--- BEGIN Reading passage ---

Barber's challenge of the execution method was timely and "more than justified," Justice Sotomayor said. She said Alabama "has not only failed publicly to account for what went wrong, but also actively obstructed Barber's attempts to find out what happened."
"The Eighth Amendment demands more than the state's word that this time will be different," she said. "Clearly, something went wrong in Alabama in 2022. Yet the state has never accounted for these issues."
Justice Sotomayor indicated other states — including Oklahoma, Tennessee and Arizona — had done a much better job than Alabama of investigating issues with their lethal injection protocols.
Barber was convicted of killing 75-year-old Dorothy Epps, the mother of a friend, in 2001 at her Alabama home. His execution was set for July 20, beginning at midnight and ending at 6 a.m. on July 21, case records show.

--- END Reading passage ---

• _What to do_:
[1] In every one of the records, swap "common name" for "vernacular name" and keep all other wording the same. Leave the pictures out of what you return.
[2] Carry on the passage about Barber's challenge to Alabama's execution method from the point where it stops.

--- BEGIN Raw records ---

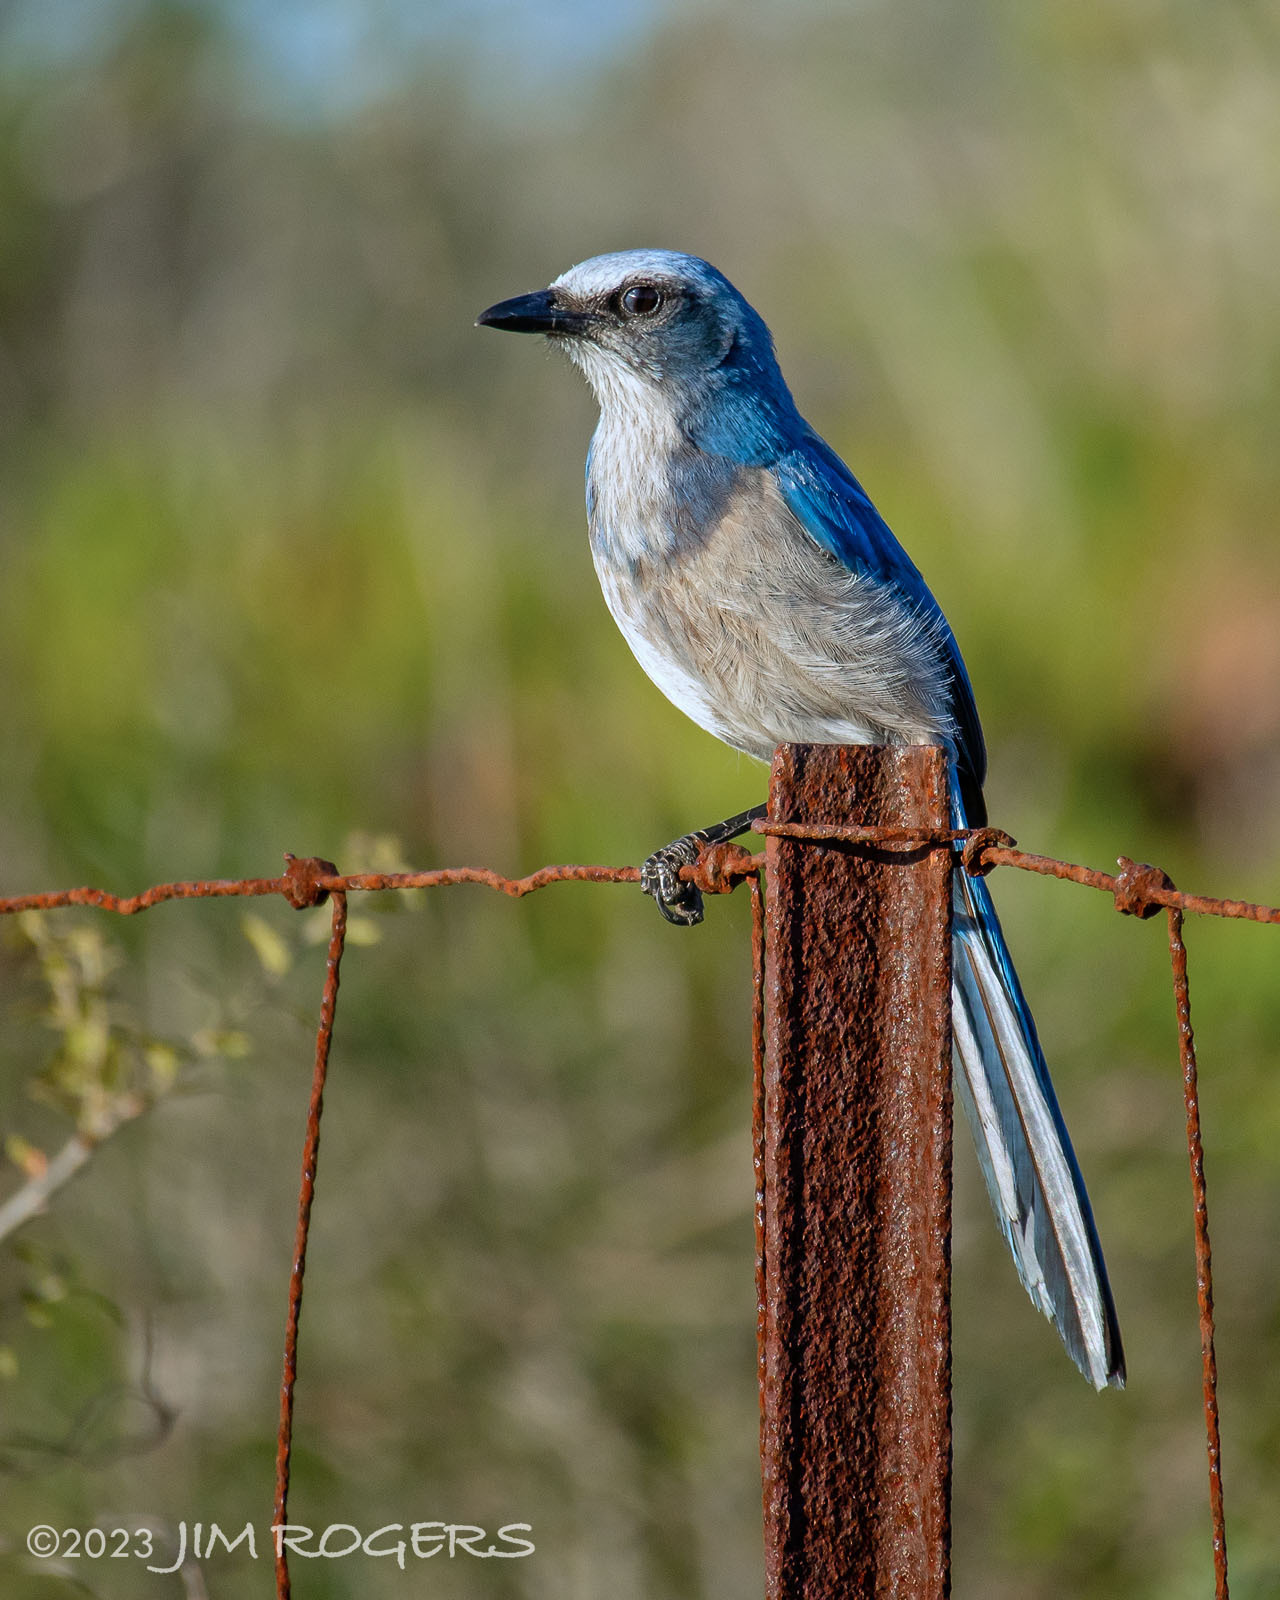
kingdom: Animalia
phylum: Chordata
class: Aves
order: Passeriformes
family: Corvidae
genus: Aphelocoma
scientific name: Aphelocoma coerulescens
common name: Florida scrub jay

--- END Raw records ---

• _Task responses_:
[1]
kingdom: Animalia
phylum: Chordata
class: Aves
order: Passeriformes
family: Corvidae
genus: Aphelocoma
scientific name: Aphelocoma coerulescens
vernacular name: Florida scrub jay

[2]
Alabama Attorney General Steve Marshall announced Friday that Barber was executed at 1:56 a.m. at the William C. Holman Correctional Facility in Atmore. Marshall said he had authorized the execution to commence at 1:34 a.m.
Counsel for the parties did not immediately respond Friday to questions about the case.
Barber is represented by Robert N. Hochman, Kelly J. Huggins, Jeffrey T. Green and Joshua J. Fougere of Sidley Austin LLP and Paula W. Hinton of Winston & Strawn LLP.
The Alabama respondents are represented by Steve Marshall, Edmund G. LaCour Jr. and Richard D. Anderson of the Alabama Attorney General's Office.
The case is James Edward Barber v. Kay Ivey et al., case number 23–5145, in the Supreme Court of the United States.